§ WHAT THE TASK REQUIRES
Copy out every line of the items below, character for character, with nothing altered or left out.

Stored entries
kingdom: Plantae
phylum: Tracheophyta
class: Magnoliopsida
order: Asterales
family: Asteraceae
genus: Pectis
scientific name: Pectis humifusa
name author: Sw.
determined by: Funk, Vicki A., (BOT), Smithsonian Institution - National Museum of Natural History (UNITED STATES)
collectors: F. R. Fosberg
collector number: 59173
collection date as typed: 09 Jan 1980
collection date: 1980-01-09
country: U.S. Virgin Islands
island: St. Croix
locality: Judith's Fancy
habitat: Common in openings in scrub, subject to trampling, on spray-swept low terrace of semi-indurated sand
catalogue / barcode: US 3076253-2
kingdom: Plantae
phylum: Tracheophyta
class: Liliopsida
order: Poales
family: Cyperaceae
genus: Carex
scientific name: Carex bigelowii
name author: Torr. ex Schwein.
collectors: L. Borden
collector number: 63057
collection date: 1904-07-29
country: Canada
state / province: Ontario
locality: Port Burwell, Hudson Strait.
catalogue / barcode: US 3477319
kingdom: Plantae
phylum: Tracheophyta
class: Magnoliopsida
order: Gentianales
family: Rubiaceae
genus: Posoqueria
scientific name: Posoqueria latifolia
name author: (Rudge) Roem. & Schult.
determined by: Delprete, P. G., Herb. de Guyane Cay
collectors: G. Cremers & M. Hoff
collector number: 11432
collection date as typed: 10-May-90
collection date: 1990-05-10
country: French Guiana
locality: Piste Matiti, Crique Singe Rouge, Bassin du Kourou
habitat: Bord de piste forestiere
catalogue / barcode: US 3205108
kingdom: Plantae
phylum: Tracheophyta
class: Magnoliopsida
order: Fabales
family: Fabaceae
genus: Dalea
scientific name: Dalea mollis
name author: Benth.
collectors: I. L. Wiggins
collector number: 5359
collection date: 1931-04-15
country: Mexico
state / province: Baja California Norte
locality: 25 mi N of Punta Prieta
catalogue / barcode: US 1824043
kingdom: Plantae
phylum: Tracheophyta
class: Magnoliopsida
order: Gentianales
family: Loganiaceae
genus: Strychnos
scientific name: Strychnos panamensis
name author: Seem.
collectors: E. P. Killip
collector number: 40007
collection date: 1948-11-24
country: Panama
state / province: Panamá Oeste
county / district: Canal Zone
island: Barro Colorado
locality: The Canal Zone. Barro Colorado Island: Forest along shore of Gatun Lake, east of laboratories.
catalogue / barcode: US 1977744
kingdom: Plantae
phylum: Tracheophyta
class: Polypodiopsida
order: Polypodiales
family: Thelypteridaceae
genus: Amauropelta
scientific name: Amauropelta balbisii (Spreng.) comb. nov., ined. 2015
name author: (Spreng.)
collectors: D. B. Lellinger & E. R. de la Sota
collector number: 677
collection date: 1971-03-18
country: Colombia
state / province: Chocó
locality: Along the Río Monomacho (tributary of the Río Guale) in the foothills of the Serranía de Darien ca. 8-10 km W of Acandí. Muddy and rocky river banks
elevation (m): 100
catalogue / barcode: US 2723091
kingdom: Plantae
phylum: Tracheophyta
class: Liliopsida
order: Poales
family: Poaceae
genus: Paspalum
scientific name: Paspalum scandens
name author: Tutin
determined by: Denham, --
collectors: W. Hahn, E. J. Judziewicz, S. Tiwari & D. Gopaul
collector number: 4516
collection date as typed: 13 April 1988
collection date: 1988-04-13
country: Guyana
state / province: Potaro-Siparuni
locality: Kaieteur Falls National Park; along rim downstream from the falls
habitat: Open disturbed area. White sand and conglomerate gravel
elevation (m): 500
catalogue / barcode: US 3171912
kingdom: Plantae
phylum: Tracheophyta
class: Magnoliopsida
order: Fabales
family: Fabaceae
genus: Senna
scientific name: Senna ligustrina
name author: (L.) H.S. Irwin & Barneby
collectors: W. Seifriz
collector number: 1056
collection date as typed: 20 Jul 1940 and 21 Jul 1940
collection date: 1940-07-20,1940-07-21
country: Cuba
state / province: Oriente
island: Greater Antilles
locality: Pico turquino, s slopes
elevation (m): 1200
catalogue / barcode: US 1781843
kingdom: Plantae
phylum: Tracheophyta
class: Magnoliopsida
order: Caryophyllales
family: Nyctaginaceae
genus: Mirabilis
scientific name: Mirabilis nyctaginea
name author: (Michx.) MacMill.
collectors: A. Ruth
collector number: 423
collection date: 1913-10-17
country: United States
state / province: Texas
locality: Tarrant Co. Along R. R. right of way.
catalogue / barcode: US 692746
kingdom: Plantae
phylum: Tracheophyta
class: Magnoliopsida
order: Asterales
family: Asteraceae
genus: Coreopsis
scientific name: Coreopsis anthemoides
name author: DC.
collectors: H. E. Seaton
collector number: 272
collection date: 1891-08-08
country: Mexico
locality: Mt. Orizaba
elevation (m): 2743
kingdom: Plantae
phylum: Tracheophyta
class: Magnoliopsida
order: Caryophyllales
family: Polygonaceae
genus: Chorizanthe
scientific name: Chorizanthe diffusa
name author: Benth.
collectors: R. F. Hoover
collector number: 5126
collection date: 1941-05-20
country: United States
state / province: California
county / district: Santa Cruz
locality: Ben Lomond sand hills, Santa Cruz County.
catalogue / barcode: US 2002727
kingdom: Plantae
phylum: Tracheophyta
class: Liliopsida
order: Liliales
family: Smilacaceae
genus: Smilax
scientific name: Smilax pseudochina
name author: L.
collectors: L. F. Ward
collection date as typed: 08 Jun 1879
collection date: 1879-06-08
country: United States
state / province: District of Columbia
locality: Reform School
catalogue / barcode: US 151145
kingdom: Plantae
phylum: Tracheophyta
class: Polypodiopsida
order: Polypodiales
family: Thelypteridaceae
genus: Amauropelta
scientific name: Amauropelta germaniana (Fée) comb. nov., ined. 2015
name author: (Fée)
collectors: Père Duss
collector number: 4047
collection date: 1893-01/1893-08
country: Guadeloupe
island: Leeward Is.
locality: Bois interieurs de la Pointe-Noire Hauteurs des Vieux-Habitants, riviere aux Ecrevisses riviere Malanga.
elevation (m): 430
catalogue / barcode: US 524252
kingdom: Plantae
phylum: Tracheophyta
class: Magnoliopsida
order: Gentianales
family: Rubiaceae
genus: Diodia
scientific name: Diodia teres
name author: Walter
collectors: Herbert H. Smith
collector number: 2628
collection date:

§ FINISHED TASK
kingdom: Plantae
phylum: Tracheophyta
class: Magnoliopsida
order: Asterales
family: Asteraceae
genus: Pectis
scientific name: Pectis humifusa
name author: Sw.
determined by: Funk, Vicki A., (BOT), Smithsonian Institution - National Museum of Natural History (UNITED STATES)
collectors: F. R. Fosberg
collector number: 59173
collection date as typed: 09 Jan 1980
collection date: 1980-01-09
country: U.S. Virgin Islands
island: St. Croix
locality: Judith's Fancy
habitat: Common in openings in scrub, subject to trampling, on spray-swept low terrace of semi-indurated sand
catalogue / barcode: US 3076253-2
kingdom: Plantae
phylum: Tracheophyta
class: Liliopsida
order: Poales
family: Cyperaceae
genus: Carex
scientific name: Carex bigelowii
name author: Torr. ex Schwein.
collectors: L. Borden
collector number: 63057
collection date: 1904-07-29
country: Canada
state / province: Ontario
locality: Port Burwell, Hudson Strait.
catalogue / barcode: US 3477319
kingdom: Plantae
phylum: Tracheophyta
class: Magnoliopsida
order: Gentianales
family: Rubiaceae
genus: Posoqueria
scientific name: Posoqueria latifolia
name author: (Rudge) Roem. & Schult.
determined by: Delprete, P. G., Herb. de Guyane Cay
collectors: G. Cremers & M. Hoff
collector number: 11432
collection date as typed: 10-May-90
collection date: 1990-05-10
country: French Guiana
locality: Piste Matiti, Crique Singe Rouge, Bassin du Kourou
habitat: Bord de piste forestiere
catalogue / barcode: US 3205108
kingdom: Plantae
phylum: Tracheophyta
class: Magnoliopsida
order: Fabales
family: Fabaceae
genus: Dalea
scientific name: Dalea mollis
name author: Benth.
collectors: I. L. Wiggins
collector number: 5359
collection date: 1931-04-15
country: Mexico
state / province: Baja California Norte
locality: 25 mi N of Punta Prieta
catalogue / barcode: US 1824043
kingdom: Plantae
phylum: Tracheophyta
class: Magnoliopsida
order: Gentianales
family: Loganiaceae
genus: Strychnos
scientific name: Strychnos panamensis
name author: Seem.
collectors: E. P. Killip
collector number: 40007
collection date: 1948-11-24
country: Panama
state / province: Panamá Oeste
county / district: Canal Zone
island: Barro Colorado
locality: The Canal Zone. Barro Colorado Island: Forest along shore of Gatun Lake, east of laboratories.
catalogue / barcode: US 1977744
kingdom: Plantae
phylum: Tracheophyta
class: Polypodiopsida
order: Polypodiales
family: Thelypteridaceae
genus: Amauropelta
scientific name: Amauropelta balbisii (Spreng.) comb. nov., ined. 2015
name author: (Spreng.)
collectors: D. B. Lellinger & E. R. de la Sota
collector number: 677
collection date: 1971-03-18
country: Colombia
state / province: Chocó
locality: Along the Río Monomacho (tributary of the Río Guale) in the foothills of the Serranía de Darien ca. 8-10 km W of Acandí. Muddy and rocky river banks
elevation (m): 100
catalogue / barcode: US 2723091
kingdom: Plantae
phylum: Tracheophyta
class: Liliopsida
order: Poales
family: Poaceae
genus: Paspalum
scientific name: Paspalum scandens
name author: Tutin
determined by: Denham, --
collectors: W. Hahn, E. J. Judziewicz, S. Tiwari & D. Gopaul
collector number: 4516
collection date as typed: 13 April 1988
collection date: 1988-04-13
country: Guyana
state / province: Potaro-Siparuni
locality: Kaieteur Falls National Park; along rim downstream from the falls
habitat: Open disturbed area. White sand and conglomerate gravel
elevation (m): 500
catalogue / barcode: US 3171912
kingdom: Plantae
phylum: Tracheophyta
class: Magnoliopsida
order: Fabales
family: Fabaceae
genus: Senna
scientific name: Senna ligustrina
name author: (L.) H.S. Irwin & Barneby
collectors: W. Seifriz
collector number: 1056
collection date as typed: 20 Jul 1940 and 21 Jul 1940
collection date: 1940-07-20,1940-07-21
country: Cuba
state / province: Oriente
island: Greater Antilles
locality: Pico turquino, s slopes
elevation (m): 1200
catalogue / barcode: US 1781843
kingdom: Plantae
phylum: Tracheophyta
class: Magnoliopsida
order: Caryophyllales
family: Nyctaginaceae
genus: Mirabilis
scientific name: Mirabilis nyctaginea
name author: (Michx.) MacMill.
collectors: A. Ruth
collector number: 423
collection date: 1913-10-17
country: United States
state / province: Texas
locality: Tarrant Co. Along R. R. right of way.
catalogue / barcode: US 692746
kingdom: Plantae
phylum: Tracheophyta
class: Magnoliopsida
order: Asterales
family: Asteraceae
genus: Coreopsis
scientific name: Coreopsis anthemoides
name author: DC.
collectors: H. E. Seaton
collector number: 272
collection date: 1891-08-08
country: Mexico
locality: Mt. Orizaba
elevation (m): 2743
kingdom: Plantae
phylum: Tracheophyta
class: Magnoliopsida
order: Caryophyllales
family: Polygonaceae
genus: Chorizanthe
scientific name: Chorizanthe diffusa
name author: Benth.
collectors: R. F. Hoover
collector number: 5126
collection date: 1941-05-20
country: United States
state / province: California
county / district: Santa Cruz
locality: Ben Lomond sand hills, Santa Cruz County.
catalogue / barcode: US 2002727
kingdom: Plantae
phylum: Tracheophyta
class: Liliopsida
order: Liliales
family: Smilacaceae
genus: Smilax
scientific name: Smilax pseudochina
name author: L.
collectors: L. F. Ward
collection date as typed: 08 Jun 1879
collection date: 1879-06-08
country: United States
state / province: District of Columbia
locality: Reform School
catalogue / barcode: US 151145
kingdom: Plantae
phylum: Tracheophyta
class: Polypodiopsida
order: Polypodiales
family: Thelypteridaceae
genus: Amauropelta
scientific name: Amauropelta germaniana (Fée) comb. nov., ined. 2015
name author: (Fée)
collectors: Père Duss
collector number: 4047
collection date: 1893-01/1893-08
country: Guadeloupe
island: Leeward Is.
locality: Bois interieurs de la Pointe-Noire Hauteurs des Vieux-Habitants, riviere aux Ecrevisses riviere Malanga.
elevation (m): 430
catalogue / barcode: US 524252
kingdom: Plantae
phylum: Tracheophyta
class: Magnoliopsida
order: Gentianales
family: Rubiaceae
genus: Diodia
scientific name: Diodia teres
name author: Walter
collectors: Herbert H. Smith
collector number: 2628
collection date:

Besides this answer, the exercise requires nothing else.